HE WATCHED THEM from the street. Cas and Tad looking up at the school. The two of them walking off to meet Rashid at the spot everyone called the Park. Browning grass and a couple of trees wasn’t exactly his idea of a park. But people liked labels to tell them what to think.
Hell, they had labeled him a hero. All the talk shows wanted him to speak about Diana and surviving the bombing. Someone even offered to represent him if he wanted to write a book. His father said he should think about it—after all, Frankie had saved Cas’s life and he’d dated Diana, so he had insight into what people on TV were calling her complicated mind. But all Frankie wanted to do was pretend none of it had ever happened. That nothing that occurred this summer had ever happened.
It was over. He was at a different school now, with different friends. No one knew about why Tad had been in the school when Diana had tried to blow them up. All people knew was that she’d done something crazy to help her father and that she was dead. Kaitlin was too.
Frankie could still see Kaitlin’s pale face and hear the way she told Z it was all going to be okay, even though her legs were crushed. She had to know she was going to die. Yet no one was calling her a hero. That just showed how stupid the world was. Everyone saw what they wanted to see. Kaitlin was a victim. She was dead, and heroes didn’t die. Heroes saved the girl when they saved the day.
Technically, Z should have been a hero as well, but no one knew where to find him. One day he was in the hospital and talking to all the cops and FBI agents like the rest of them; the next he was gone. Frankie had heard Z wasn’t attending classes at the community college and no one at the other schools where students had enrolled had run into him. Rashid claimed Z had headed for California, but no one else had heard from Z. No one knew what to believe. It had almost become a game online to speculate where Z had gone and what he had been doing in the school in the first place. Yet, despite varsity practice being canceled, no one ever questioned why Frankie had been there.
He looked back at the building and wondered if any of his handiwork had survived the fires. The one in the field house had been his best effort, and it was the part of the school with the least damage. He was pretty sure someone must have seen the tag line Frankie had added under the HOME OF THE TROJANS sign.
Because a good offense starts with a great defense.

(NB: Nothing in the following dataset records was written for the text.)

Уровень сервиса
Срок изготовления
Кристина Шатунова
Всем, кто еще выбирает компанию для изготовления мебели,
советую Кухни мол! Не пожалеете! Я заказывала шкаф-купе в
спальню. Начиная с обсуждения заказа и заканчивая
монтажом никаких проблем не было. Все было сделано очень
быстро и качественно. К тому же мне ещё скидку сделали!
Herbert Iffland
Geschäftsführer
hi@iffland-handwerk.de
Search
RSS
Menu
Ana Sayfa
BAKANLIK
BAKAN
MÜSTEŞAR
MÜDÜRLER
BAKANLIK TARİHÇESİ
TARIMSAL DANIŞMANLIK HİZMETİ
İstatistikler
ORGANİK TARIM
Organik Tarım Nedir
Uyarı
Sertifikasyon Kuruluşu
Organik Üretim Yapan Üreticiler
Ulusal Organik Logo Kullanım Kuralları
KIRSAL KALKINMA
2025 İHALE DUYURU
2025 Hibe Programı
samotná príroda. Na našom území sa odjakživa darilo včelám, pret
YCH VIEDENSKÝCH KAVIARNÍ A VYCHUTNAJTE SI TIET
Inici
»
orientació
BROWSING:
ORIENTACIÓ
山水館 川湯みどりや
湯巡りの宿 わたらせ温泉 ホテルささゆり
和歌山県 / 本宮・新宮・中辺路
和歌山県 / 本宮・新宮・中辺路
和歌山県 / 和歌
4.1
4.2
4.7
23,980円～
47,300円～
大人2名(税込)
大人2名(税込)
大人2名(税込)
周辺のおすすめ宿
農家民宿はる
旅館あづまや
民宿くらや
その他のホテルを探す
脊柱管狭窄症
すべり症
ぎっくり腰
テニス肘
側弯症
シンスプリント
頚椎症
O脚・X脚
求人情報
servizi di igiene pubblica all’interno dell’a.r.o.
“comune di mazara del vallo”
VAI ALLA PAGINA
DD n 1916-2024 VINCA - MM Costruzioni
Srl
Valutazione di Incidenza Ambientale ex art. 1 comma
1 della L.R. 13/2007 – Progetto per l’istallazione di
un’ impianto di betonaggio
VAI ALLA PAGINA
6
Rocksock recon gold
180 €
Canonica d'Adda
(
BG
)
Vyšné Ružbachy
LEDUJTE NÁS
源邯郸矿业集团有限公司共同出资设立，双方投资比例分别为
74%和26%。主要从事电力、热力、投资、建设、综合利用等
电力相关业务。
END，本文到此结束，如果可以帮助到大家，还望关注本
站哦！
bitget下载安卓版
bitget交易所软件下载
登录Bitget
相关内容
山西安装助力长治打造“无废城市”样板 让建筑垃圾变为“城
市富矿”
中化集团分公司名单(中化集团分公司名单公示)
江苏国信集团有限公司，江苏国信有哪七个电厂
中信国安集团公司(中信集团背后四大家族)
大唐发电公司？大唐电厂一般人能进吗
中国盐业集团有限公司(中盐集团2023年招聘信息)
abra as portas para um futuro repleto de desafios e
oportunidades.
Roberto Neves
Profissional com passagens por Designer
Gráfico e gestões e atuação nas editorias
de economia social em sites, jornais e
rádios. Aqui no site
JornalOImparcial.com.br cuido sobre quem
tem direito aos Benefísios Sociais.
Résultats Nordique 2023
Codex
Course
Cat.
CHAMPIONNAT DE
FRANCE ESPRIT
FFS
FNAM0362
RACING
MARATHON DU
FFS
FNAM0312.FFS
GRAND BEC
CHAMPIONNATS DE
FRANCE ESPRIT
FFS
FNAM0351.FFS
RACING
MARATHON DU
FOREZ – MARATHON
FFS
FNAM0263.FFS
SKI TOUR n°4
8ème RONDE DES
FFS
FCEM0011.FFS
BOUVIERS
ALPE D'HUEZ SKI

Of course, if anyone had noticed, no one cared about who might be responsible. The high school got blown up. More than a dozen people died. And his parents’ first priority after all that had happened was to get him into a new school so he could make the most of his senior year. They still needed him to get over the bar and win. To still be the guy that everyone looked up to. And winners didn’t go off track. They didn’t think about the things that could upset everything. They looked for the next challenge and didn’t look back. Not even when they wished they could. Maybe someday, he thought. But not yet. Not now.
Frankie spotted Rashid walking down the sidewalk toward the Park, where Cas and Tad were waiting—one who thought he was a hero, and the other who knew he wasn’t.
Rashid disappeared behind a tree, and Frankie put the car in gear and drove away.
No looking back. Because that’s who he was.